Last week Techvibes reported that Rogers Digital Media was shuttering eight of its websites, including Sweetspot.ca. Rogers informed employees of the decision in an email yesterday and Rogers’ own Marketing Magazne reported the news.
Today the Founder of Sweetspot.ca writes in the Globe and Mail about how Rogers digital acquistion strategy is a big “fail.”
According to Sweetspot.ca founder Joanna Track (pictured), although Rogers had gone blazing into the market acquiring digital properties, “there seemed to be no thought or foresight about how to integrate them into its (behemoth) system.”
It would be an understatement to say that the company’s digital strategy has not performed well. It doesn’t appear to have had a digital strategy. As mediums and methods of content consumption continue to evolve and converge, Rogers still seems unsure how to have its Digital and Publishing groups work together (the fact these are still two distinct groups speaks volumes).

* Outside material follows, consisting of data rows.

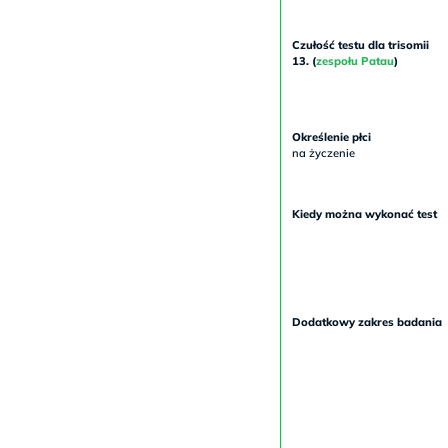
Czułość testu dla trisomii
13. (
zespołu Patau
)
Określenie płci
na życzenie
Kiedy można wykonać test
Dodatkowy zakres badania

While Track clearly can’t be objective on a topic so close to home, her post-mortem guest column should be of interest to startups Canada-wide that dream of being acquired by behemoths like Rogers.
So I will turn my heartbreak into gratitude and thank the folks at Rogers for reminding me that bigger doesn’t always mean better, and that you can kill a business but you can never kill the entrepreneurial spirit.
Joanna affirms that her web property was “a sweet success.” Rogers, clearly, saw it quite differently. Perhaps Rogers should stick to healthcare.